The Grady data breach follows an incident earlier this year. WellCare of Georgia, a partnership between the state Department of Community Health and private health care management organizations, reported that the private records of 71,000 Georgia families who are members of the state health insurance programs were accidentally made available on the Internet for several days.
Any time private health information is made public, it is a potential violation of federal HIPAA regulations, the Health Insurance Portability and Accountability Act.
The Grady problem also speaks to the dangers of outsourcing work on such information, said Dager, the security expert.
The information on the 45 patients included doctor's notes on patients, and possibly names and ages of patients, medical conditions, diagnosis and medical procedures. It did not include Social Security numbers, patient addresses or any credit card information, said Grady spokeswoman Denise Simpson.
Grady outsourced the job of transcribing the notes to a Marietta firm, Metro Transcribing Inc., which outsourced the work to a Nevada contractor, Renee Lella. Lella, in turn, turned the work over to a firm in India, Primetech Infosystems.
Attempts to reach the firms in India and Nevada were unsuccessful Monday. Caroline Johnson, president of the Marietta firm, issued a statement Monday saying the breach was "totally unintentional. It was thought that the Internet site was entirely secure and it was not."
The problem was discovered when a Grady doctor performed a search of his name on Google, and found information on his patients, said Jefferson, the Grady attorney.
The Atlanta Journal-Constitution learned the details of the data breach from documents obtained through the state open records law.
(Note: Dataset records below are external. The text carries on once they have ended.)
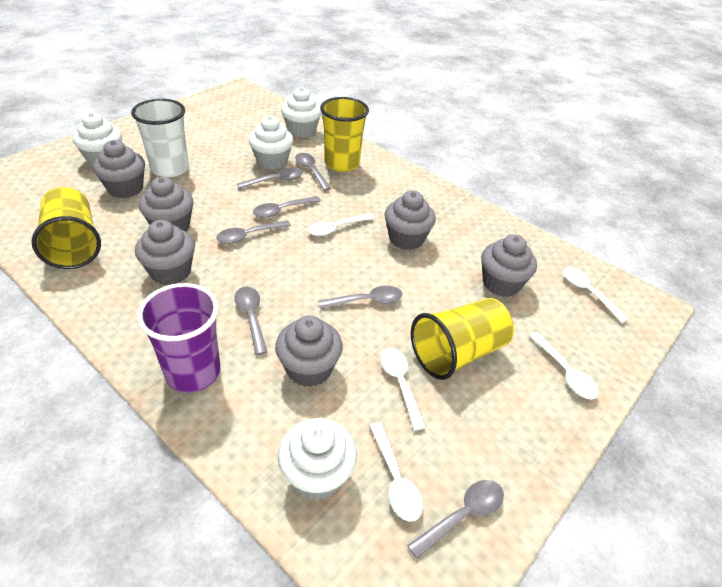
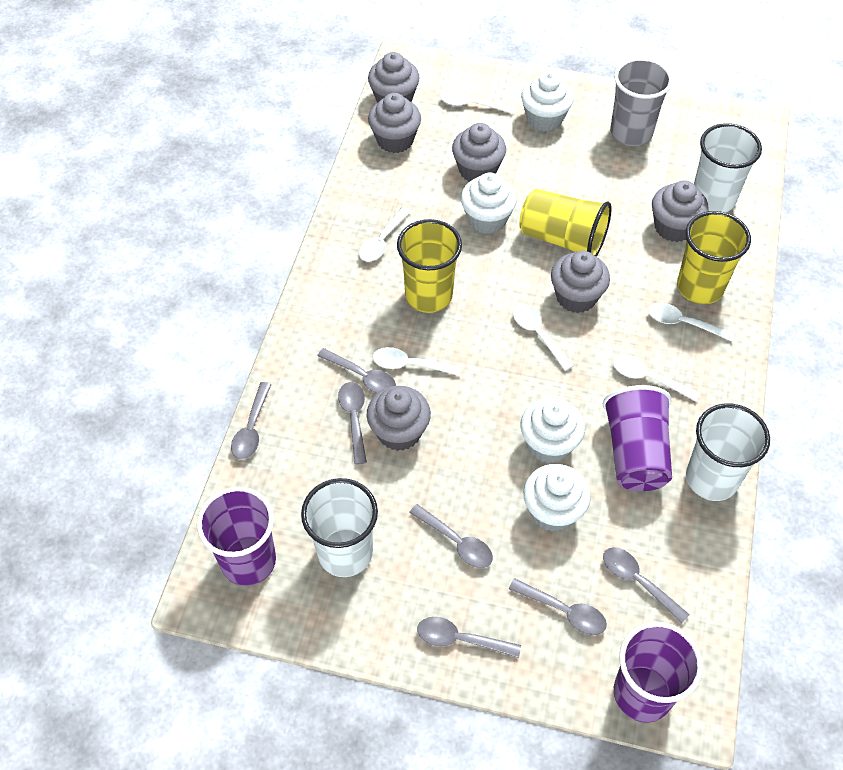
grey cup: 0 -> 1
purple cup: 1 -> 3
white cup: 1 -> 3
white spoon: 5 -> 6

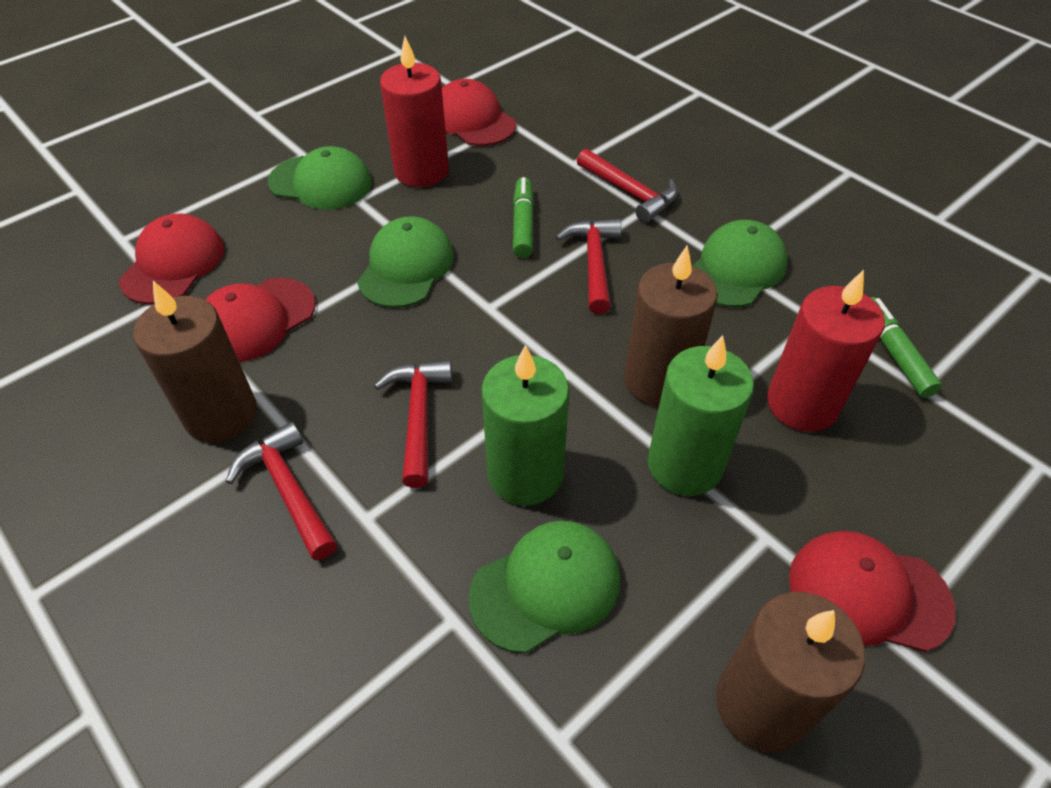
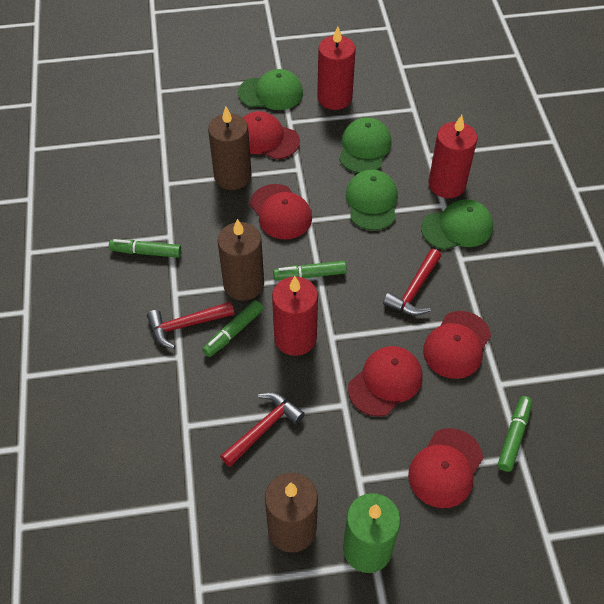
green candle: 2 -> 1
green marker: 2 -> 4
red candle: 2 -> 3
red cap: 4 -> 5
red hammer: 4 -> 3

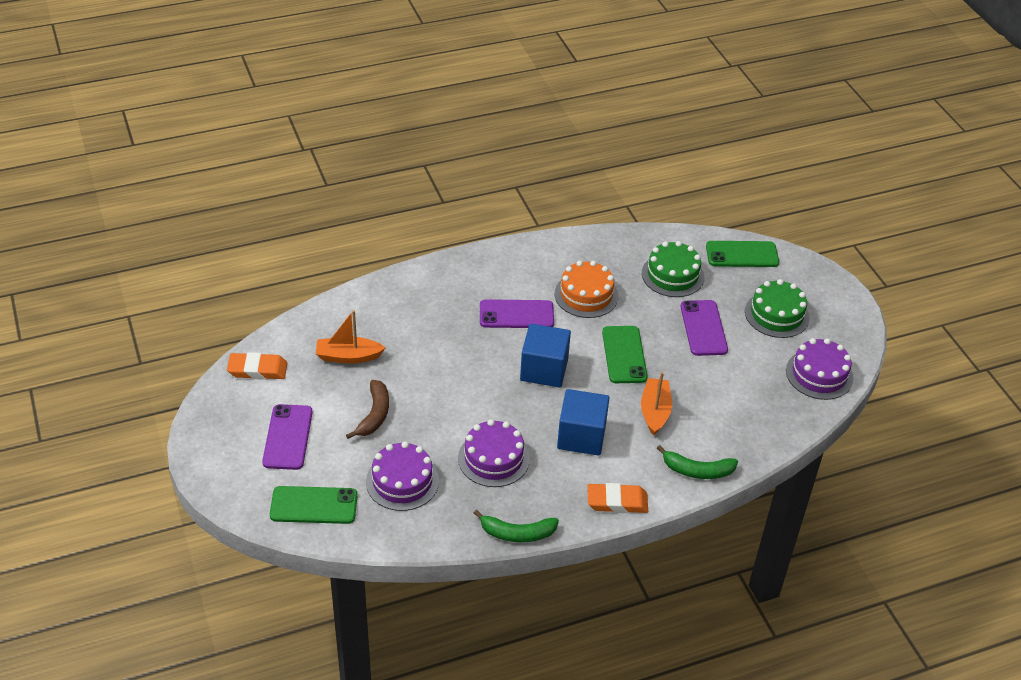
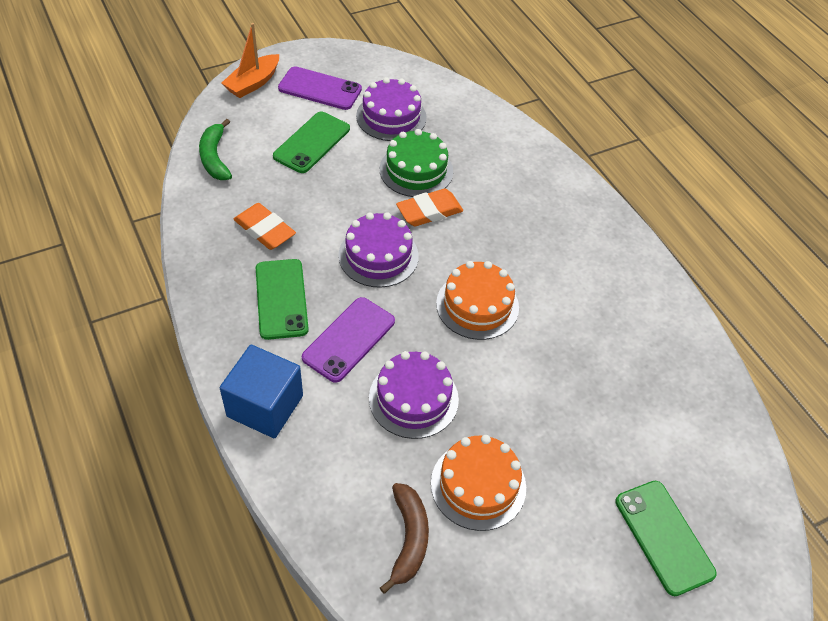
blue cube: 2 -> 1
green banana: 2 -> 1
green cake: 2 -> 1
orange boat: 2 -> 1
orange cake: 1 -> 2
purple phone: 3 -> 2

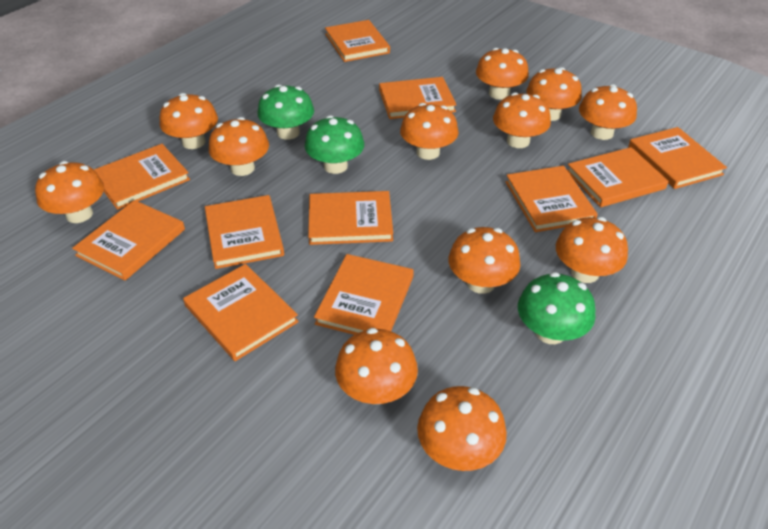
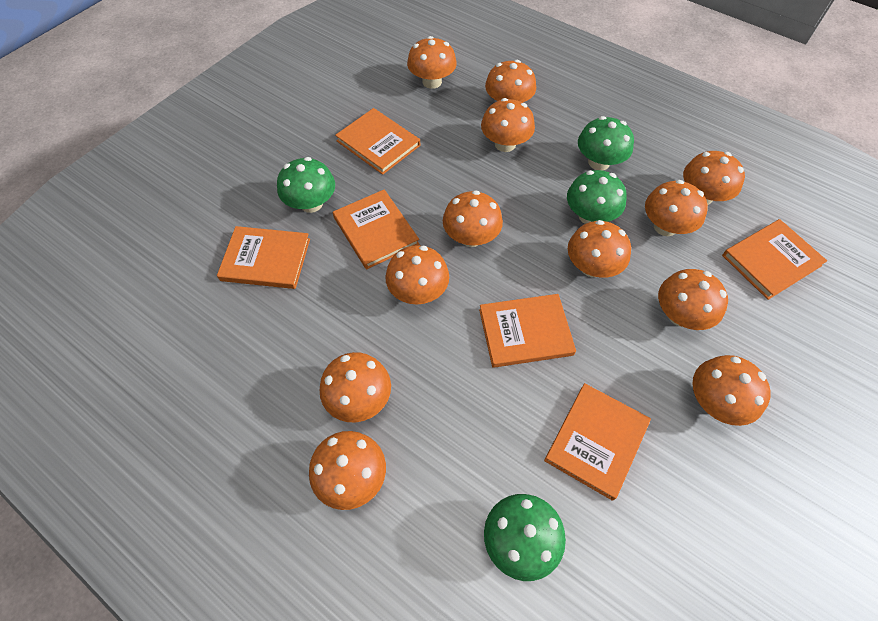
green mushroom: 3 -> 4
orange book: 11 -> 6

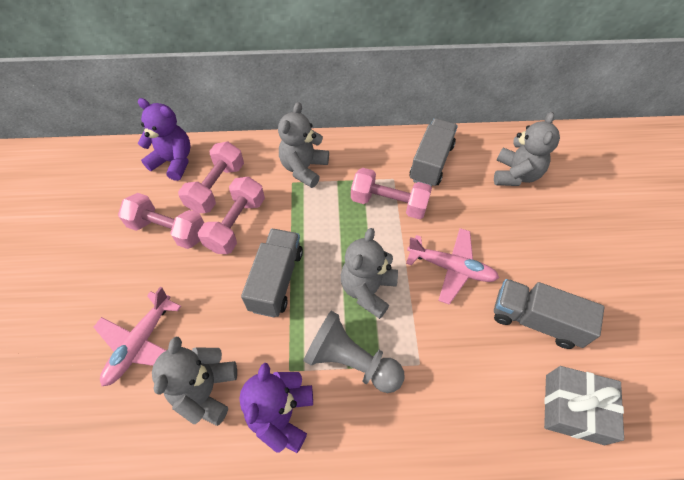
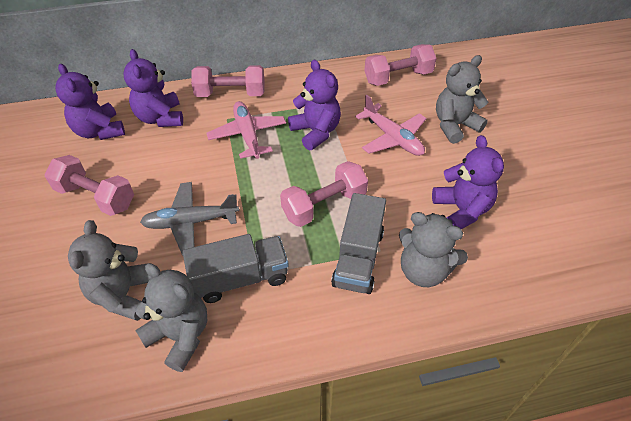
grey gift: 1 -> 0
grey pawn: 1 -> 0
grey plane: 0 -> 1
grey truck: 3 -> 2
purple teddy bear: 2 -> 4

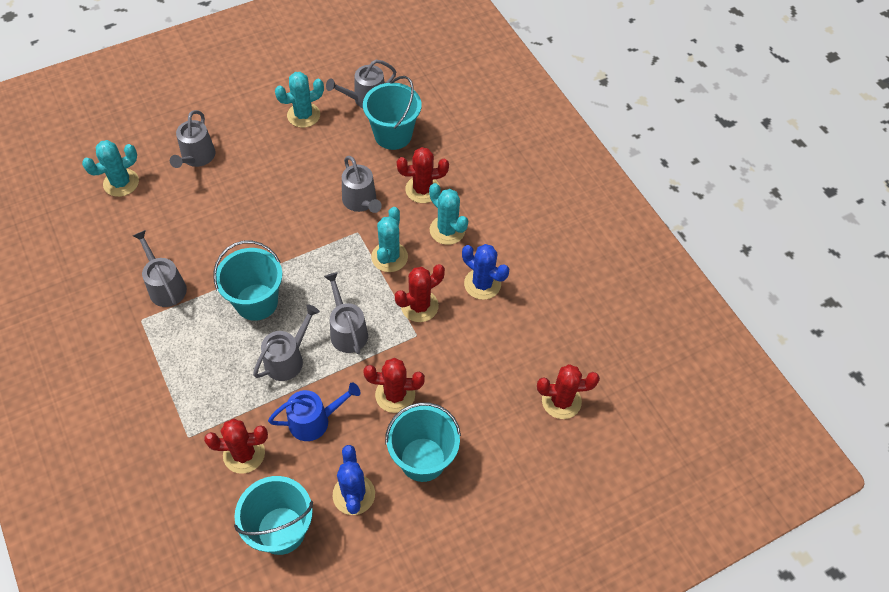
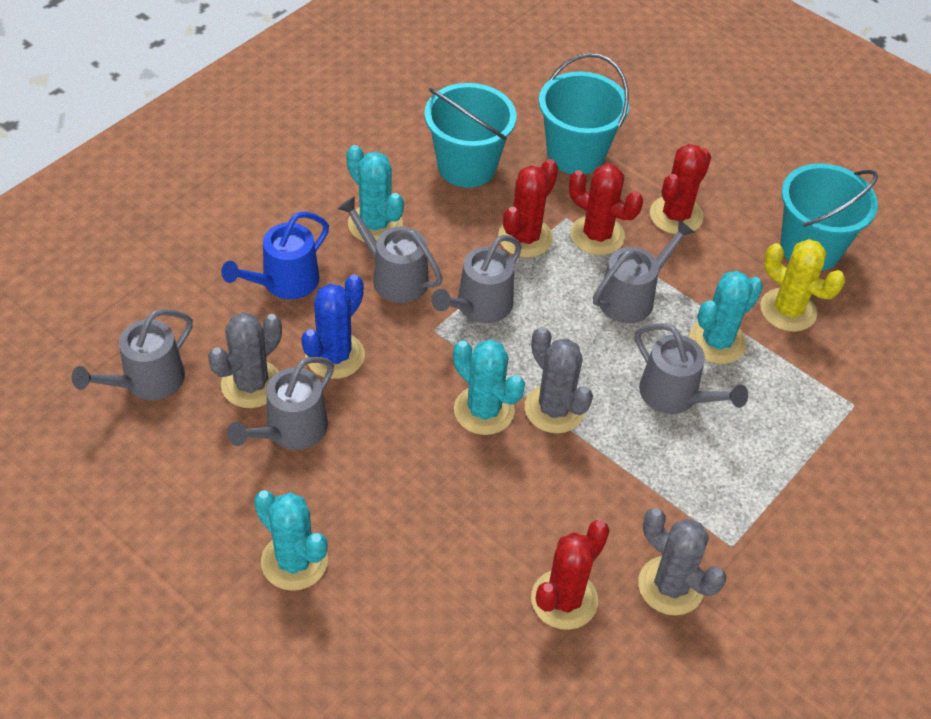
blue cactus: 2 -> 1
grey cactus: 0 -> 3
red cactus: 5 -> 4
turquoise bucket: 4 -> 3
yellow cactus: 0 -> 1

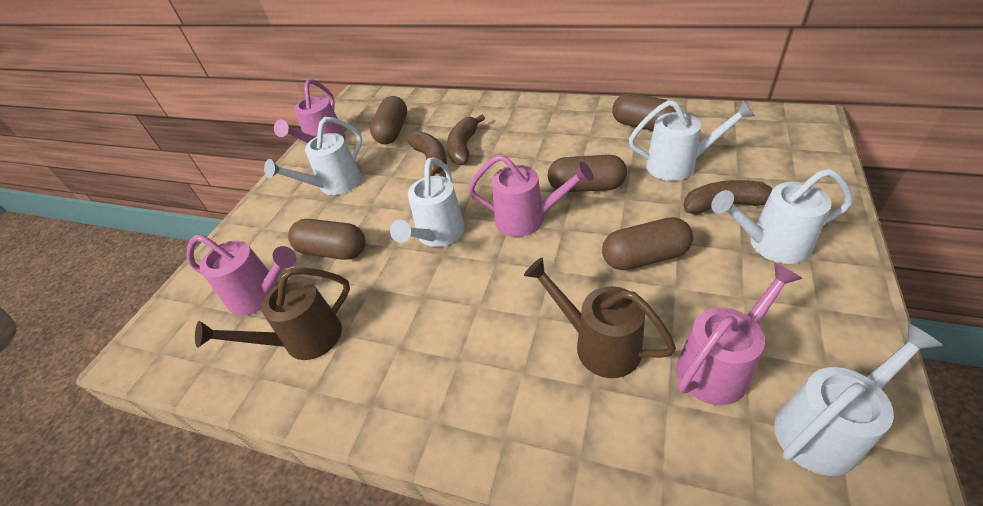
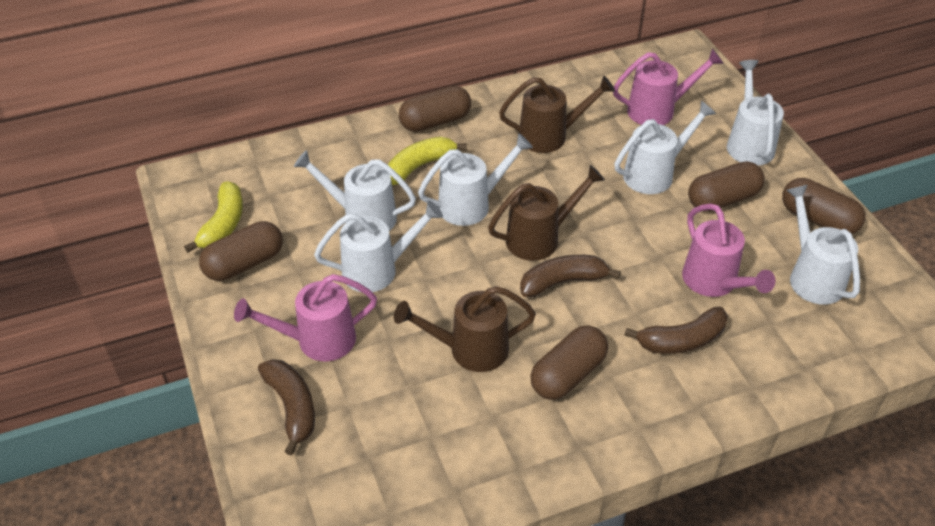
brown watering can: 2 -> 3
pink watering can: 4 -> 3
white watering can: 5 -> 6
yellow banana: 0 -> 2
Hospital officials said they had initially been told that the patients information had been stolen. But further review revealed there was no theft — that the India firm had let the information slip onto the Internet, according to correspondence from Grady's legal firm, Alston and Bird, to the Marietta contractor.
Grady has notified the patients of the security breach and officials say there is no indication that patients suffered due to it.
Jefferson said Grady is close to hiring a separate contractor to transcribe these medical records, and that the contract will stipulate that the company does the work itself.
Staff researcher Richard Hallman contributed to this article.